30 of 32 people found the following review helpful
5.0 out of 5 stars A Beautiful Niagara Flow Nov 7 2004
By Janis Rothermel - Published on Amazon.com
Format:Hardcover
This is one of my top books this year. I loved the story(ies), the characters and the setting. Ms. Oates characters are beautifully defined with enough room to form one's own mind with persoanl fill in here and there. I could see these characters. I often felt like I was in the room with them (behind a curtain, of course). It is a terrific saga with hidden innuendos and opinions that the reader learns about in its appropriate time. I learned a lot about the Niagara Falls area. Having been a visitor there once, it expanded my own idea of the place-its history, socio-economics, its evolution from an old, grand tourist destination to a modern one and the environs. I learned about struggle. I was reminded that often where we sometimes believe someone's heart is, is not really where it is at all. I was reminded that one's life can change in a flash, not only one's circumstances, but one's entire belief system. And again, how quickly it will or can change again. And through it all am reminded how humans cope, and how differently they cope. The struggles, the triumphs, the pain, the joy were all here. I liked every one of these characters. I felt like I knew each one, and in fact wanted to know each one. Ms.Oates led the pace of the story well. Her ending was appropriate and left room for more. I highly recommend this book, and am delighted that Ms. Oates is a premiere American writer who I know I can look forward to reading more of her works in the years ahead. Thank you, Ms. Oates for a great book, well written and so well crafted.

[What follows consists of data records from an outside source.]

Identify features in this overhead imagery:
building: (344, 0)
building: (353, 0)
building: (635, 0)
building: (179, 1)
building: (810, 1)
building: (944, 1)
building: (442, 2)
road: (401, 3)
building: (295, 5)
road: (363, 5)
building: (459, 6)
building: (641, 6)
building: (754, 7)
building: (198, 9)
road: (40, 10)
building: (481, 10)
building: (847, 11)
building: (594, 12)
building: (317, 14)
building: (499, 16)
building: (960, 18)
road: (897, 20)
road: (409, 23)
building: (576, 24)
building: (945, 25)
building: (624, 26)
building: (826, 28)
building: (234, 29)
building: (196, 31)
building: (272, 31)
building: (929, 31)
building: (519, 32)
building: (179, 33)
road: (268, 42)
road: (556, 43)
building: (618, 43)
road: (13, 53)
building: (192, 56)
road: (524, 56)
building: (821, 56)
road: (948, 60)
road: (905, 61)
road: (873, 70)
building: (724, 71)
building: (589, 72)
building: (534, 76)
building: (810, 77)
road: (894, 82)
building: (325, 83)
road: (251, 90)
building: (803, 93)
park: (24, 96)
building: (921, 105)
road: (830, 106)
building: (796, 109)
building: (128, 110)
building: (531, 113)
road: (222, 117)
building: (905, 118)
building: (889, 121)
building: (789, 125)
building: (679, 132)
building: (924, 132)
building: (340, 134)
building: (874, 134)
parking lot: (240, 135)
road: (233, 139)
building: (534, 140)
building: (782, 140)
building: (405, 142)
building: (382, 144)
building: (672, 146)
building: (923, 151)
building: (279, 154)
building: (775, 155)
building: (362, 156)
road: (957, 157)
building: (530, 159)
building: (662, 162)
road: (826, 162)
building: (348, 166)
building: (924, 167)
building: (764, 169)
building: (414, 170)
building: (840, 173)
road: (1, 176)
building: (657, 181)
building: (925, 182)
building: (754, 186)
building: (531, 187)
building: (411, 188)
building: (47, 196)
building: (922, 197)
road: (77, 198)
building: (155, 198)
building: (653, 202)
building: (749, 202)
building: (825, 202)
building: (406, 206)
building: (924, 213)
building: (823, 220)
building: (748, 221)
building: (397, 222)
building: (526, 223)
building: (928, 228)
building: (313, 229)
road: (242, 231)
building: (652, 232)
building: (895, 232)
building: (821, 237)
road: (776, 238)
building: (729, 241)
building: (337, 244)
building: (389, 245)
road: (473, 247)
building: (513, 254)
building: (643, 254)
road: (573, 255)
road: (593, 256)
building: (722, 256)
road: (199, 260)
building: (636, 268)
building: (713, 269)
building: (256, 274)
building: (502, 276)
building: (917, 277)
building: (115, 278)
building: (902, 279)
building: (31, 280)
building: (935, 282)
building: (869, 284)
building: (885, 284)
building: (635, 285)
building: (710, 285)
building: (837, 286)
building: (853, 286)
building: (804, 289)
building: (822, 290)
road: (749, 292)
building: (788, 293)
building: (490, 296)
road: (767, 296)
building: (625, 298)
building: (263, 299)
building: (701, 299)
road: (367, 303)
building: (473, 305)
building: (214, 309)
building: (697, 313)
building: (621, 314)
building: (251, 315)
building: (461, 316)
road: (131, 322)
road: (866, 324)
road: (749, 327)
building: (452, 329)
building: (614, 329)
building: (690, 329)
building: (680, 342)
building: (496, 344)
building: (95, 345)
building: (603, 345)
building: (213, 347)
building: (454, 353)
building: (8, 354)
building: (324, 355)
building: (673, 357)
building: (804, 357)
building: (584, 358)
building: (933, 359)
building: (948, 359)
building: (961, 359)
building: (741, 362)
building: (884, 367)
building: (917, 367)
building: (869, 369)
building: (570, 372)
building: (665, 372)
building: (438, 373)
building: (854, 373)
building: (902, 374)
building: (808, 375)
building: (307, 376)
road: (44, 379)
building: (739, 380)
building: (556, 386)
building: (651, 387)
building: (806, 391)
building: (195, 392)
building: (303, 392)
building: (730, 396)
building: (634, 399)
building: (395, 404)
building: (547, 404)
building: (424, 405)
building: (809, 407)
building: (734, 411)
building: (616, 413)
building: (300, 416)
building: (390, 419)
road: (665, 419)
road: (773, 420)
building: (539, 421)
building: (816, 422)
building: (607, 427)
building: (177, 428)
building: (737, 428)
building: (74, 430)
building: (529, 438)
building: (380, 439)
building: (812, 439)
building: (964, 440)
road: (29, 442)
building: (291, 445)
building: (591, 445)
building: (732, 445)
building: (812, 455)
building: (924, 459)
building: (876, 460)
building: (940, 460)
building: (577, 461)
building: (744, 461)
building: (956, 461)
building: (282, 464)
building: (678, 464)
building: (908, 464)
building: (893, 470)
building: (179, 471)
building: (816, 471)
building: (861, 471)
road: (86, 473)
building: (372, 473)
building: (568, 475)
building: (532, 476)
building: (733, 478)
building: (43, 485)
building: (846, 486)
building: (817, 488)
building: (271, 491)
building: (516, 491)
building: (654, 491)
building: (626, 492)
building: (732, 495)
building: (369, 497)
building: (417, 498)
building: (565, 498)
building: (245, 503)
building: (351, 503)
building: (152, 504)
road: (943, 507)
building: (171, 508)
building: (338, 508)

19 of 20 people found the following review helpful
3.0 out of 5 stars Somewhat disappointing Sep 16 2005
By Tracy L. - Published on Amazon.com
Format:Hardcover
I enjoyed about 80% of this book and feel it is only worthy of a three star review. I found the story interesting, compelling and plausible, up until Royall meets the "Woman in Black" in the cemetery. I felt the author made fools out of her readers with this scene. It's as if she could not find a way to reconnect Dirk and what happened to him to his family, and chose to come up with what I believe is a completely unrealistic way (in what was otherwise a very realistic story) in which to do it. As I was reading this portion of the book, my only response to it was "WHAT?!?" Or, maybe she decided she had to throw some sex back into the book since there hadn't been any in a while. I'm not sure, but it completely soured me on the rest of the book.

I felt the book's ending a bit unsatisfactory - far to many questions left unanswered. This was my second book by this author and might just be my last.